■ Your objective ■
Can you update the material below by replacing "Carrefour" with "Mercadona" everywhere it occurs, keeping every other line unchanged and leaving out the pictures?

■ Records shown ■
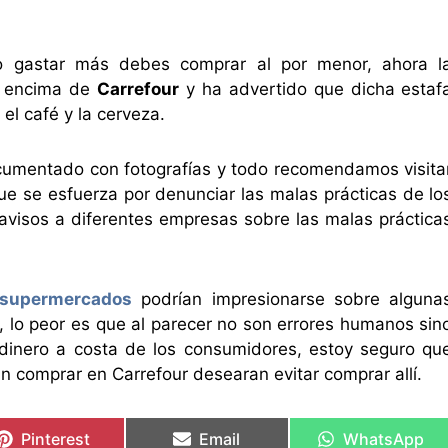
o gastar más debes comprar al por menor, ahora l
 encima de
Carrefour
y ha advertido que dicha estaf
l café y la cerveza.
ocumentado con fotografías y todo recomendamos visita
ue se esfuerza por denunciar las malas prácticas de lo
avisos a diferentes empresas sobre las malas práctica
supermercados
podrían impresionarse sobre alguna
 lo peor es que al parecer no son errores humanos sin
 dinero a costa de los consumidores, estoy seguro qu
 comprar en Carrefour desearan evitar comprar allí.
Pinterest
Email
WhatsApp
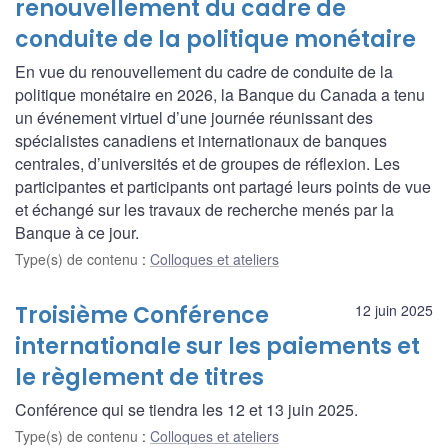
renouvellement du cadre de
conduite de la politique monétaire
En vue du renouvellement du cadre de conduite de la
politique monétaire en 2026, la Banque du Canada a tenu
un événement virtuel d’une journée réunissant des
spécialistes canadiens et internationaux de banques
centrales, d’universités et de groupes de réflexion. Les
participantes et participants ont partagé leurs points de vue
et échangé sur les travaux de recherche menés par la
Banque à ce jour.
Type(s) de contenu
:
Colloques et ateliers
Troisième Conférence
12 juin 2025
internationale sur les paiements et
le règlement de titres
Conférence qui se tiendra les 12 et 13 juin 2025.
Type(s) de contenu
:
Colloques et ateliers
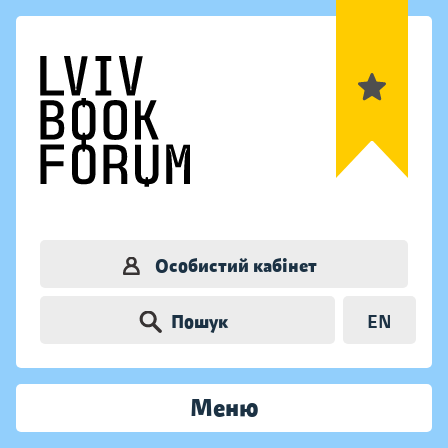
Особистий кабінет
Пошук
EN
Меню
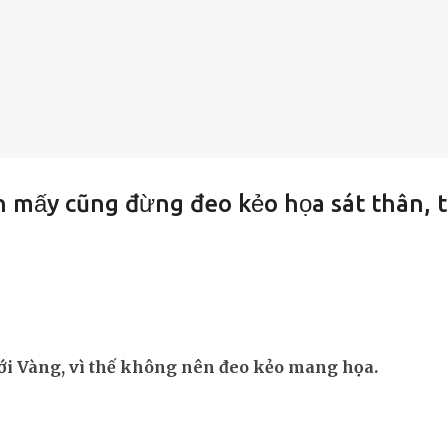
h mấy cũng đừng đeo kẻo họa sát thân, t
i Vàng, vì thế không nên đeo kẻo mang họa.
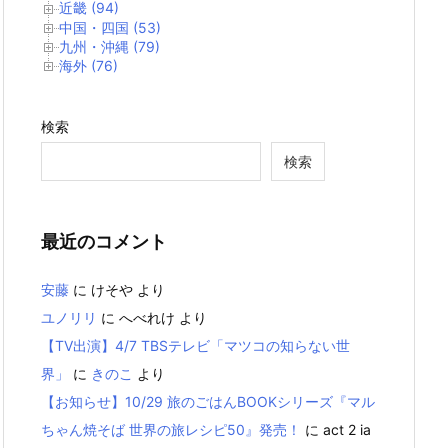
近畿 (94)
中国・四国 (53)
九州・沖縄 (79)
海外 (76)
検索
検索
最近のコメント
安藤
に
けそや
より
ユノリリ
に
へべれけ
より
【TV出演】4/7 TBSテレビ「マツコの知らない世
界」
に
きのこ
より
【お知らせ】10/29 旅のごはんBOOKシリーズ『マル
ちゃん焼そば 世界の旅レシピ50』発売！
に
act 2 ia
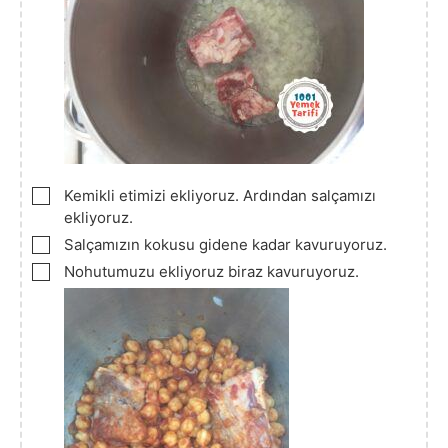
▢
Kemikli etimizi ekliyoruz. Ardından salçamızı
ekliyoruz.
▢
Salçamızın kokusu gidene kadar kavuruyoruz.
▢
Nohutumuzu ekliyoruz biraz kavuruyoruz.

■ Your response ■
o gastar más debes comprar al por menor, ahora l
 encima de
Mercadona
y ha advertido que dicha estaf
l café y la cerveza.
ocumentado con fotografías y todo recomendamos visita
ue se esfuerza por denunciar las malas prácticas de lo
avisos a diferentes empresas sobre las malas práctica
supermercados
podrían impresionarse sobre alguna
 lo peor es que al parecer no son errores humanos sin
 dinero a costa de los consumidores, estoy seguro qu
 comprar en Mercadona desearan evitar comprar allí.
Pinterest
Email
WhatsApp
renouvellement du cadre de
conduite de la politique monétaire
En vue du renouvellement du cadre de conduite de la
politique monétaire en 2026, la Banque du Canada a tenu
un événement virtuel d’une journée réunissant des
spécialistes canadiens et internationaux de banques
centrales, d’universités et de groupes de réflexion. Les
participantes et participants ont partagé leurs points de vue
et échangé sur les travaux de recherche menés par la
Banque à ce jour.
Type(s) de contenu
:
Colloques et ateliers
Troisième Conférence
12 juin 2025
internationale sur les paiements et
le règlement de titres
Conférence qui se tiendra les 12 et 13 juin 2025.
Type(s) de contenu
:
Colloques et ateliers
Особистий кабінет
Пошук
EN
Меню
h mấy cũng đừng đeo kẻo họa sát thân, t
i Vàng, vì thế không nên đeo kẻo mang họa.
近畿 (94)
中国・四国 (53)
九州・沖縄 (79)
海外 (76)
検索
検索
最近のコメント
安藤
に
けそや
より
ユノリリ
に
へべれけ
より
【TV出演】4/7 TBSテレビ「マツコの知らない世
界」
に
きのこ
より
【お知らせ】10/29 旅のごはんBOOKシリーズ『マル
ちゃん焼そば 世界の旅レシピ50』発売！
に
act 2 ia
▢
Kemikli etimizi ekliyoruz. Ardından salçamızı
ekliyoruz.
▢
Salçamızın kokusu gidene kadar kavuruyoruz.
▢
Nohutumuzu ekliyoruz biraz kavuruyoruz.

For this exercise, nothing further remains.